Task prompt
I'd like the full listing transcribed exactly, with no images included.

Material provided

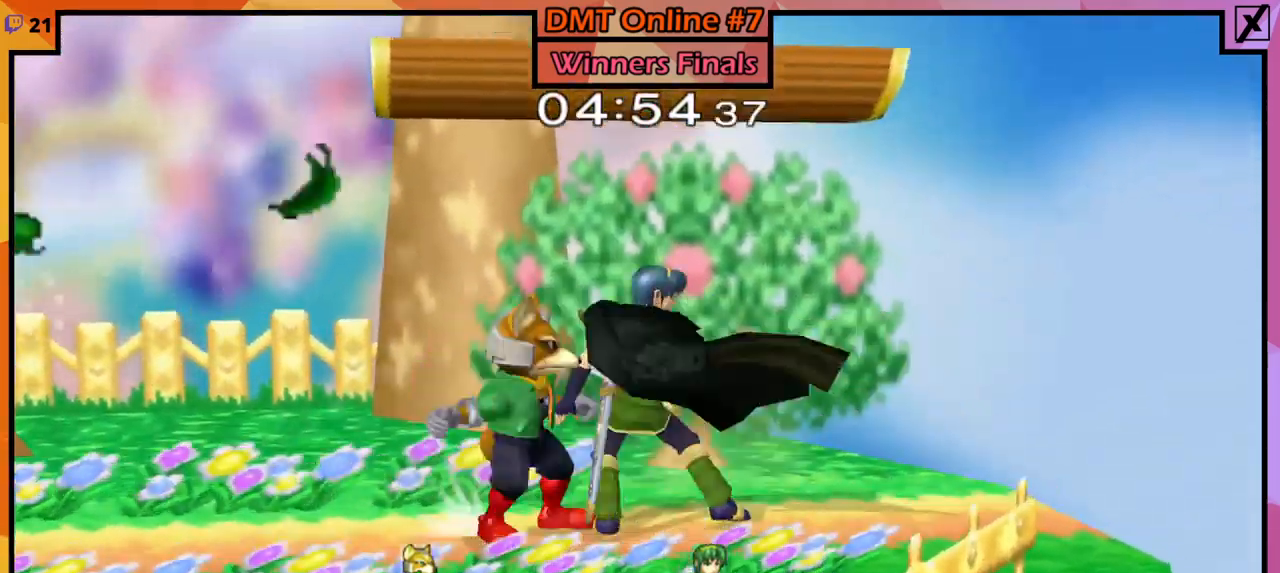
{"buttons": [], "left_stick": "center", "right_stick": "center", "events": [[100, "A", "up"], [166, "A", "down"], [266, "A", "up"], [400, "L1", "up"], [400, "R1", "up"]]}
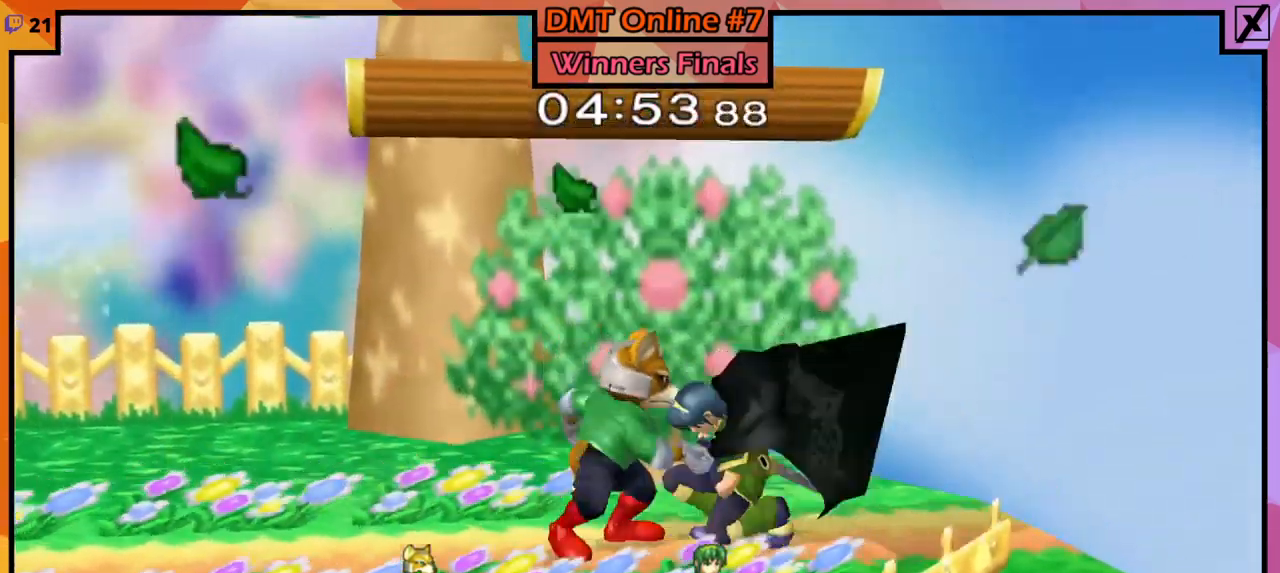
{"buttons": [], "left_stick": "center", "right_stick": "center", "events": [[100, "left_stick", "right"], [200, "left_stick", "center"], [267, "left_stick", "right"], [400, "left_stick", "center"]]}
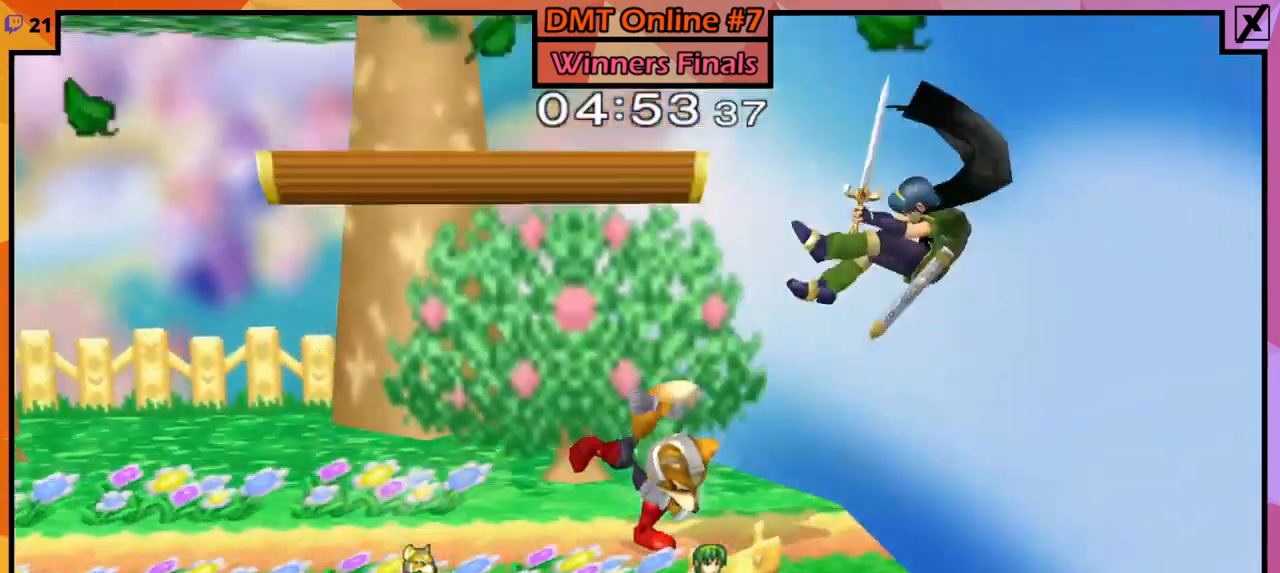
{"buttons": [], "left_stick": "right", "right_stick": "center", "events": [[66, "left_stick", "left"], [300, "Y", "down"], [300, "left_stick", "right"], [367, "Y", "up"]]}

Solved problem
{"buttons": [], "left_stick": "center", "right_stick": "center", "events": [[100, "A", "up"], [166, "A", "down"], [266, "A", "up"], [400, "L1", "up"], [400, "R1", "up"]]}
{"buttons": [], "left_stick": "center", "right_stick": "center", "events": [[100, "left_stick", "right"], [200, "left_stick", "center"], [267, "left_stick", "right"], [400, "left_stick", "center"]]}
{"buttons": [], "left_stick": "right", "right_stick": "center", "events": [[66, "left_stick", "left"], [300, "Y", "down"], [300, "left_stick", "right"], [367, "Y", "up"]]}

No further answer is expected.